Under our decision in United States v. Sahakian, 965 F.2d 740 (9th Cir. 1992),3  the offense to which Dungan pled guilty cannot be considered a crime of violence under section 4B1.2 unless "the actual conduct [the indictment] charges involve [s] a serious potential risk of physical injury to another." Id. at 742. Count I of the indictment returned against Dungan charged only that he "did knowingly possess a firearm." We are therefore bound to "conclude that this conviction of being a felon in possession is not a conviction of a crime of violence...." Id.


Because the district court improperly applied a career offender enhancement in sentencing Dungan, the sentence must be VACATED and the case REMANDED for resentencing.


This disposition is not appropriate for publication and may not be cited to or by the courts of this circuit except as provided by Ninth Circuit Rule 36-3


Dungan urges us to reconsider the wisdom of our holding in Bolinger. This panel, of course, has no authority to do so. See United States v. Lucas, 963 F.2d 243, 247 (9th Cir. 1992)


We have examined Dungan's other allegations of error and concluded that all are encompassed by his waiver of the right to appeal. We therefore do not consider them here


Both parties' briefs address the career offender issue with reference to United States v. O'Neal, 937 F.2d 1369 (9th Cir. 1990). O'Neal was decided under the Guidelines in effect prior to the November 1989 amendments, and held that being a felon in possession of a firearm was a crime of violence requiring application of § 4B1.1. The court in Sahakian noted that the 1989 amendments had "redefined crime of violence," thus "call [ing] into question the continued viability of O'Neal's conclusion...." Sahakian, 965 F.2d at 742. The court's ultimate holding in the case serves to restrict the application of O'Neal to sentences imposed under the pre-November 1989 Guidelines

Dungan was sentenced in 1991; thus, O'Neal has no bearing on this appeal. This is so notwithstanding the government's contention that "this Court applies the Guideline provision and the caselaw in effect at the time of Dungan's sentence" (emphasis supplied). The emphasized language suggests that we are bound to apply O'Neal here and to ignore Sahakian. Such a proposition makes little sense, and rests on a misstatement of the authority cited by the government. See United States v. Mims, 928 F.2d 310, 312 n. 1 (9th Cir. 1991) (appellant "is entitled to avail himself of the Sentencing Guidelines provisions that were in effect at the time of his sentencing"; no mention of "caselaw"). See also United States v. Carvajal, 905 F.2d 1292, 1294 (9th Cir. 1990) ("we will use the 1987 text of the Sentencing Guidelines ... because that is the version under which [appellant] was sentenced").

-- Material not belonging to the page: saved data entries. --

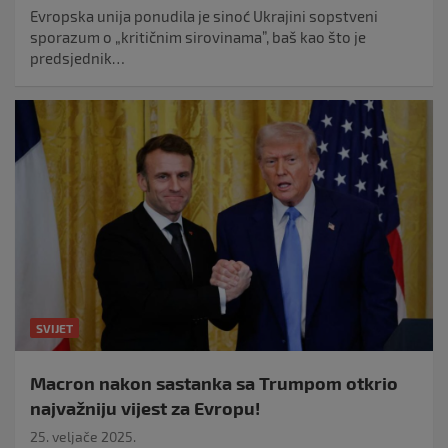
Evropska unija ponudila je sinoć Ukrajini sopstveni
sporazum o „kritičnim sirovinama”, baš kao što je
predsjednik…
SVIJET
Macron nakon sastanka sa Trumpom otkrio
najvažniju vijest za Evropu!
25. veljače 2025.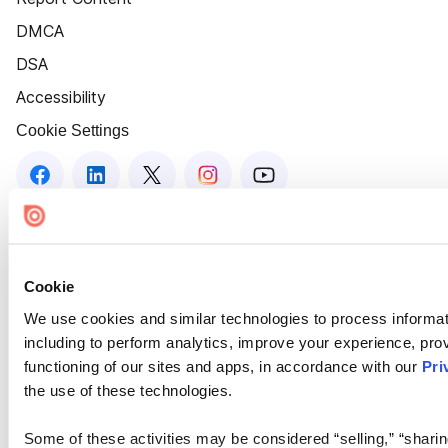
DMCA
DSA
Accessibility
Cookie Settings
Cookie
We use cookies and similar technologies to process informat
including to perform analytics, improve your experience, prov
functioning of our sites and apps, in accordance with our
Pri
the use of these technologies.
Some of these activities may be considered “selling,” “sharin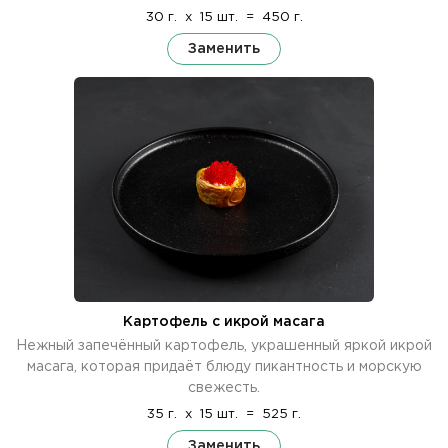
30 г.
x
15 шт.
=
450 г.
Заменить
Картофель с икрой масага
Нежный запечённый картофель, украшенный яркой икрой
масага, которая придаёт блюду пикантность и морскую
свежесть.
35 г.
x
15 шт.
=
525 г.
Заменить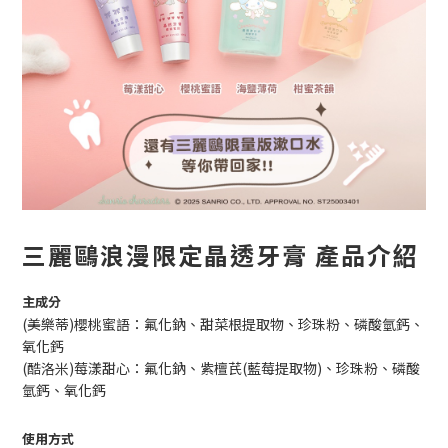
三麗鷗浪漫限定晶透牙膏 產品介紹
主成分
(美樂蒂)櫻桃蜜語：氟化鈉、甜菜根提取物、珍珠粉、磷酸氫鈣、
氧化鈣
(酷洛米)莓漾甜心：氟化鈉、紫檀芪(藍莓提取物)、珍珠粉、磷酸
氫鈣、氧化鈣
使用方式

We also note that the government's brief, written before the decision in Sahakian was handed down, observes that subsequent to Dungan's sentence, the Application Notes to § 4B1.2 were amended to make clear that possession of a firearm by a felon is not a crime of violence for § 4B1.1 purposes. The government suggests that this amendment, effective November 1, 1991, changed the law under the Guidelines, and that Dungan cannot claim the benefit of this change because "this Court applies the Guidelines ... in effect at the time of Dungan's sentence." Id.

A reading of Sahakian makes clear, however, that the court did not rely on the 1991 amendment to the Application Notes to support its decision, but grounded its holding on the language of § 4B1.2 itself as amended effective November 1, 1989. See Sahakian, 965 F.2d at 742 (characterizing 1991 amendment to Application Notes as "clarifying amendment" that "confirms our reading of the effect of the 1989 amendment"). Sahakian thus does set forth the law applicable at the time of Dungan's sentencing.